Revealed: What American Airlines Didn’t Tell You About Its New Basic Economy Fares

Last night JonNYC shared some details of new American Airlines Basic Economy fares, which follow the path laid down by Delta and doubled down on by United. I wrote about these changes American is planning to make to its cheapest fares.

And then this morning American put out a press release on the changes. But there’s more to it than what was in the press release.

I appreciate the honesty in their release — contra most of the press coverage about Basic Economy fares to date — “It’s not a new discount, but a new set of attributes for our lowest fares.” Basic Economy fares do not mean lower fares for customers, they are a way to get customers to spend more money for things they receive today when buying a ticket.

Last night I shared that Basic Economy fares — which will go on sale next month in 10 markets before rolling out later in the year more broadly — would mean:

  • Last boarding group with no full sized carry on allowed (“personal item only”) like with United
  • No changes at all to tickets. Use it or lose it, not only no residual credit for cancellations but also no same day changes or standby.
  • Seat assignments will only be available close-in. You’ll be able to purchase seats within 48 hours of travel, or get assigned leftover seats when you check in. Upgrades will not be permitted.

However like at United, elites and co-brand credit card holders will be able to board earlier based on status and be allowed to bring on a regular carry on bag. Remember that the credit card benefits include priority boarding. Making that benefit contingent on certain fares would be certain to create problems with the Consumer Financial Protection Bureau which regulates credit card marketing.

As for families traveling together, since the fares don’t allow pre-assignment of seats,

American’s reservations system will check for families traveling with children 13 and under a few days before the flight, and attempt to seat each child with an adult. This is the same process we follow for Main Cabin customers.

American shared that these fares will earn full redeemable miles and elite qualifying dollars, however they will earn only 50% elite qualifying miles and 50% elite qualifying segments. United in contrast offers redeemable miles on their basic economy fares but no elite qualifying credit whatsoever.

Sizing Your Carryon, Not Restricting You From the Overhead

One myth is that these fares do not allow customers to use the overhead bin. That’s not true, once onboard customers aren’t treated any differently based on buying a Basic Economy fare. American will be checking bag sizes before entering the jetbridge, not where customers put their bags on the plane.

An American spokesperson tells me “We plan to update the bag sizers to make allowable carry-on sizes clear.”

I understand the allowable size of a personal item will be 18″ x 14″ x 8″. This will potentially have implications beyond Basic Economy customers, as anyone’s personal item can be checked by a gate agent against the permitted size.

Your Boarding Passes Will Have a ‘Scarlet B’

American also told me that boarding passes will identify basic economy customers. So even if you board early, a gate agent may notice your ‘Scarlet B’.

We’ll be providing multiple, clear disclosures throughout the travel process, and the boarding pass is one place we expect to use to accomplish this.

Will American Be Ready for the Launch of Basic Economy?
◆ ◆ ◆ ◆
Rewrite the passage of the American Airlines Basic Economy article starting at "One myth is" and ending at "the permitted size.", changing "overhead bin" to "overhead compartment".

Stored data entries:
◆ ◆ ◆ ◆
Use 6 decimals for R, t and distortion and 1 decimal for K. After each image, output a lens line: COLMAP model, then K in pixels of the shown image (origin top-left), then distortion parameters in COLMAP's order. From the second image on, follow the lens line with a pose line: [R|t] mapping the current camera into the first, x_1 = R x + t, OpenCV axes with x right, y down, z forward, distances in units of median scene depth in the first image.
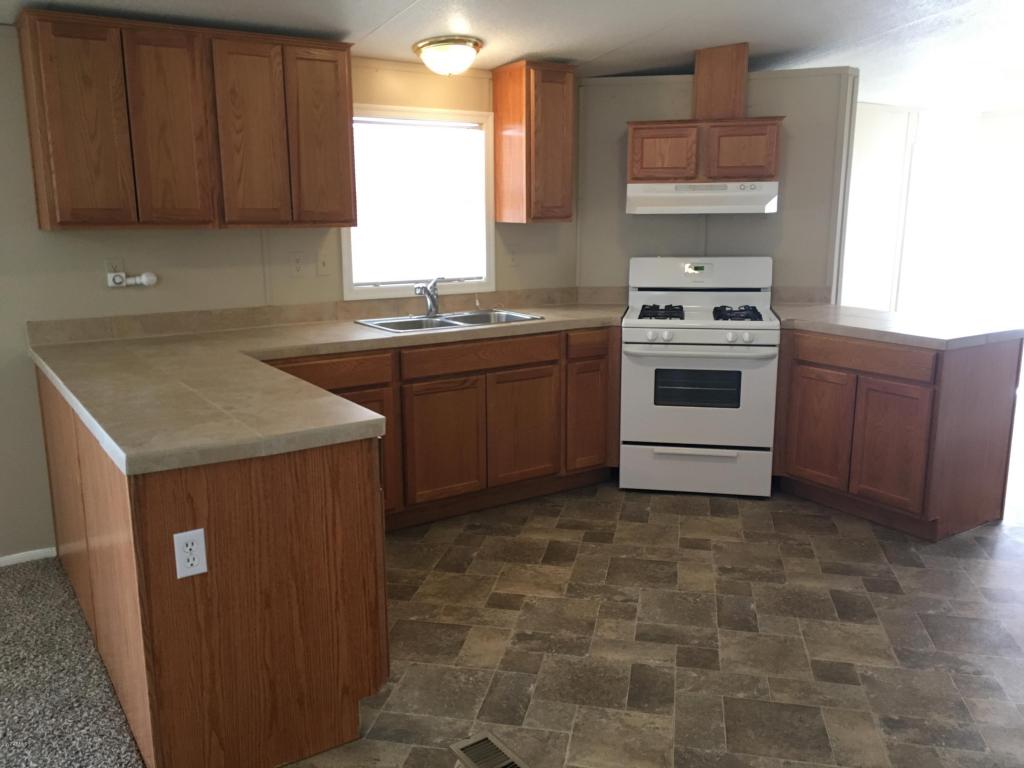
lens RADIAL K [[870.9, 0, 504.5], [0, 870.9, 387.7], [0, 0, 1]] dist [0.055032, -0.003743]
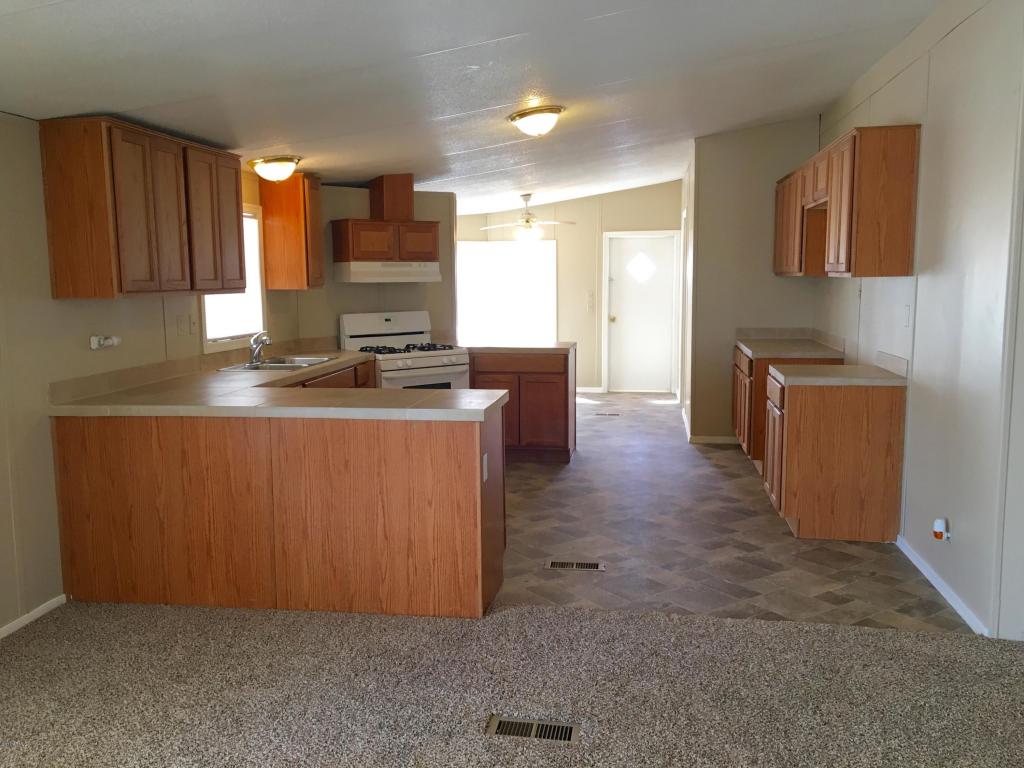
lens RADIAL K [[870.9, 0, 504.5], [0, 870.9, 387.7], [0, 0, 1]] dist [0.055032, -0.003743]
pose [[0.670574, -0.095789, 0.735633, -0.787807], [0.157608, 0.987386, -0.015099, 0.028186], [-0.724907, 0.126066, 0.677212, -0.109476]]
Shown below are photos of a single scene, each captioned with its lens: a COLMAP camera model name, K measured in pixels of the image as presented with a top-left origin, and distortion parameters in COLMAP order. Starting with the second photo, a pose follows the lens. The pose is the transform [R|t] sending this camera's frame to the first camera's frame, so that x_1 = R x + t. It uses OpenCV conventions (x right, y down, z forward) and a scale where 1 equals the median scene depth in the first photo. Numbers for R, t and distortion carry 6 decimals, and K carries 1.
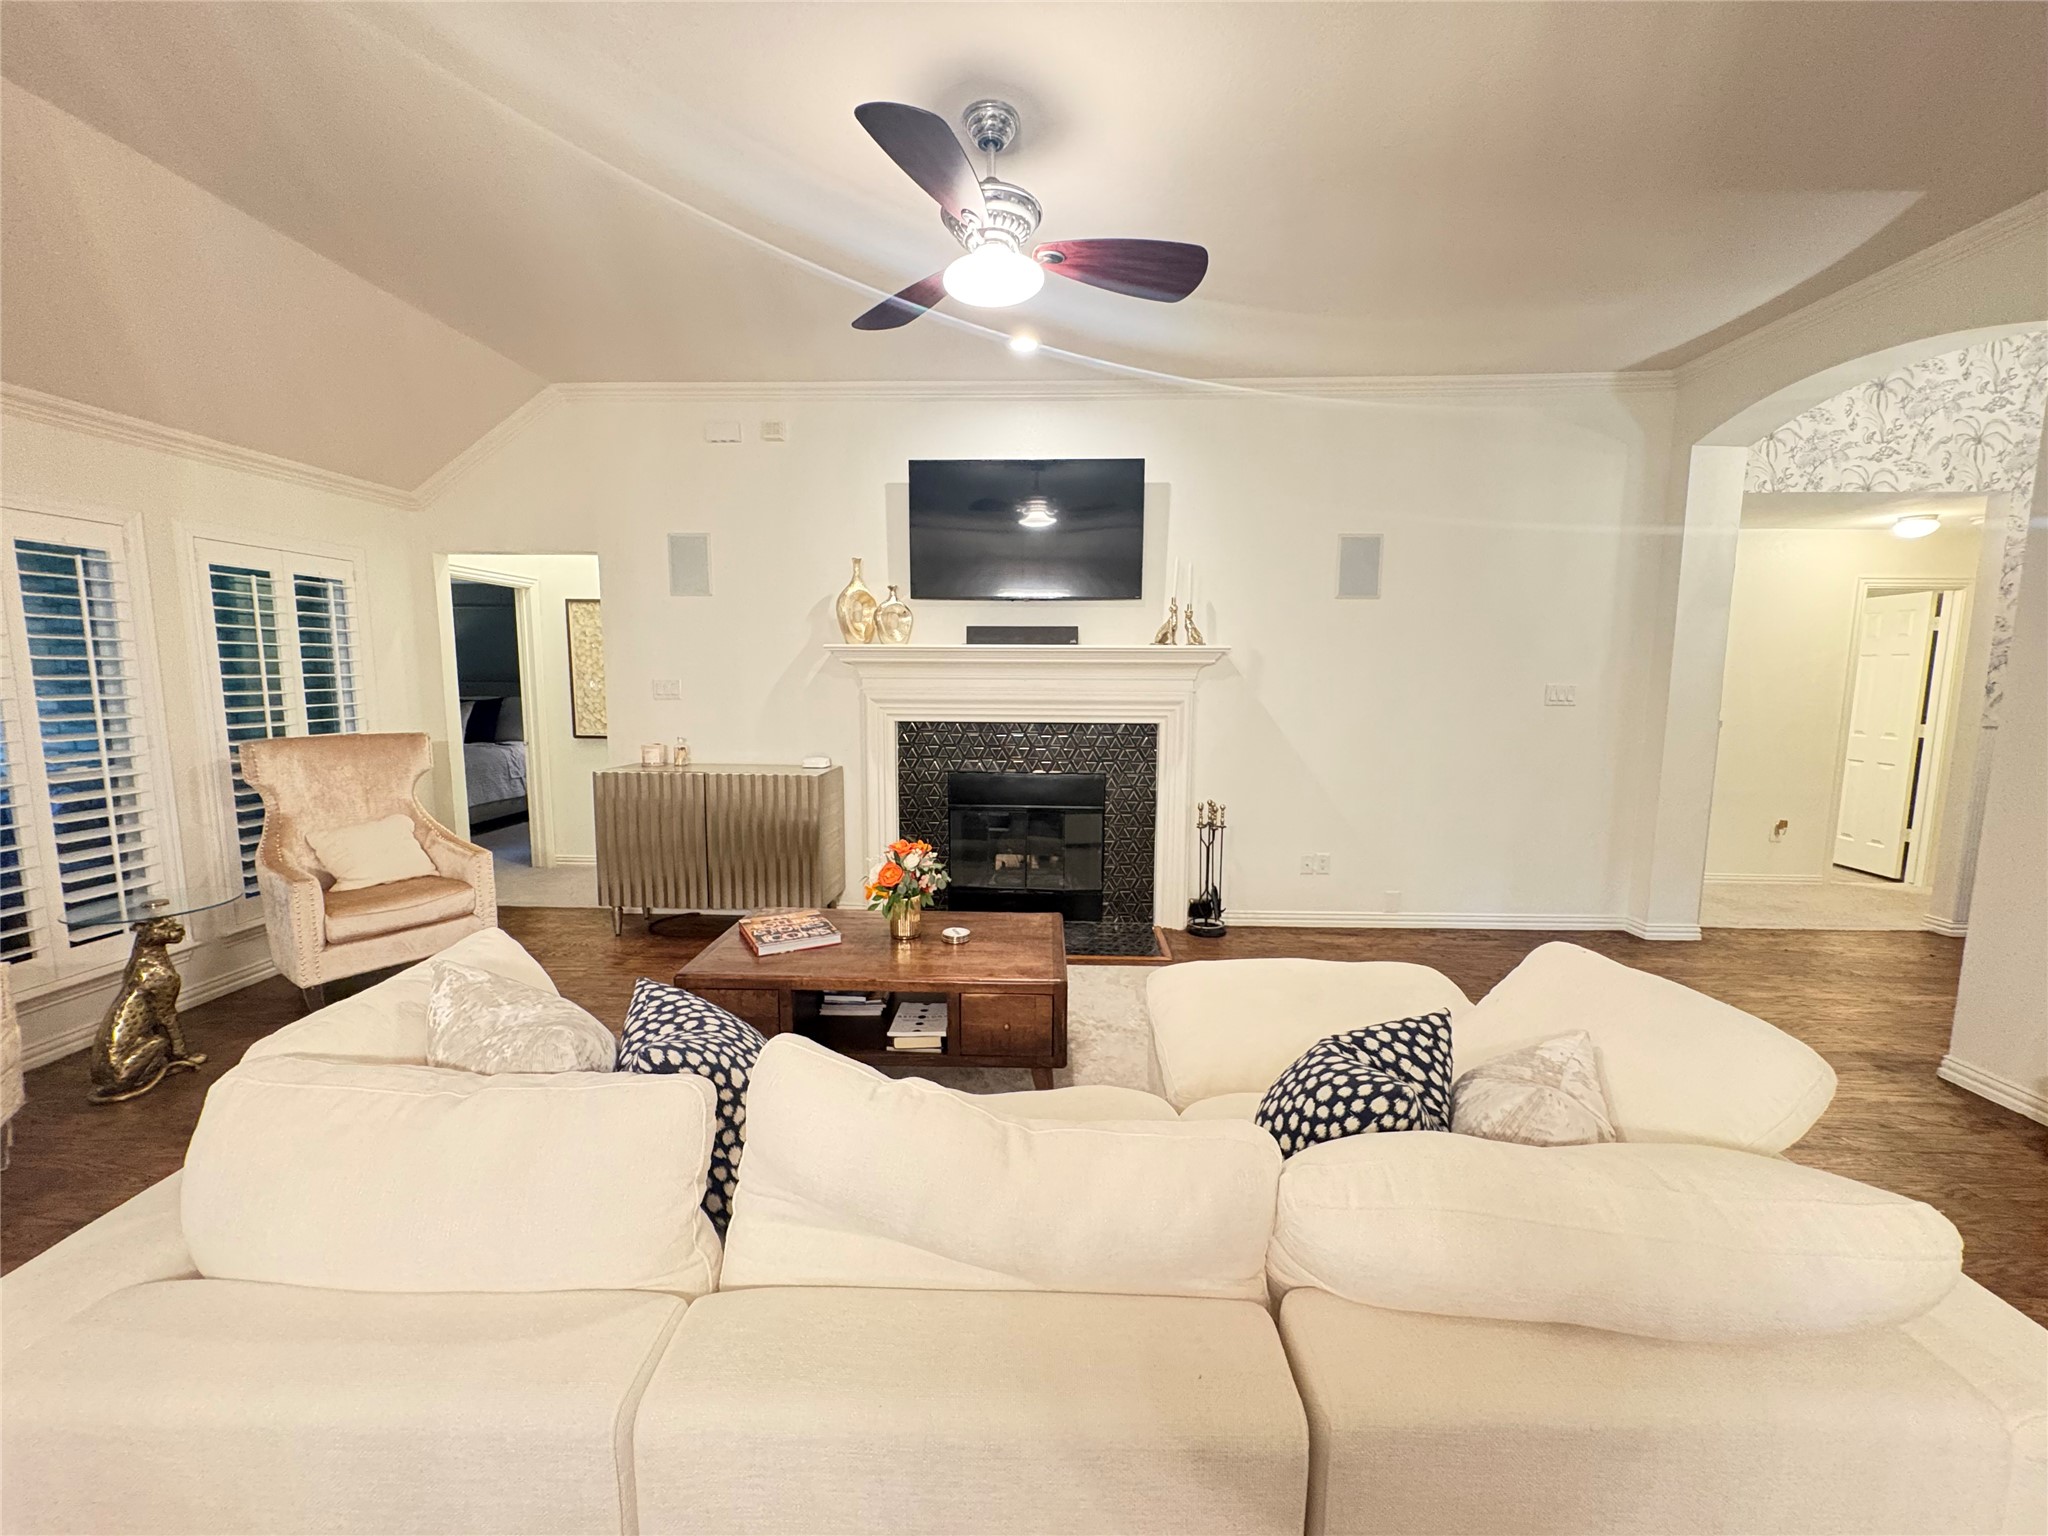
◆ ◆ ◆ ◆
Result for this task ▸
One myth is that these fares do not allow customers to use the overhead compartment. That’s not true, once onboard customers aren’t treated any differently based on buying a Basic Economy fare. American will be checking bag sizes before entering the jetbridge, not where customers put their bags on the plane.

An American spokesperson tells me “We plan to update the bag sizers to make allowable carry-on sizes clear.”

I understand the allowable size of a personal item will be 18″ x 14″ x 8″. This will potentially have implications beyond Basic Economy customers, as anyone’s personal item can be checked by a gate agent against the permitted size.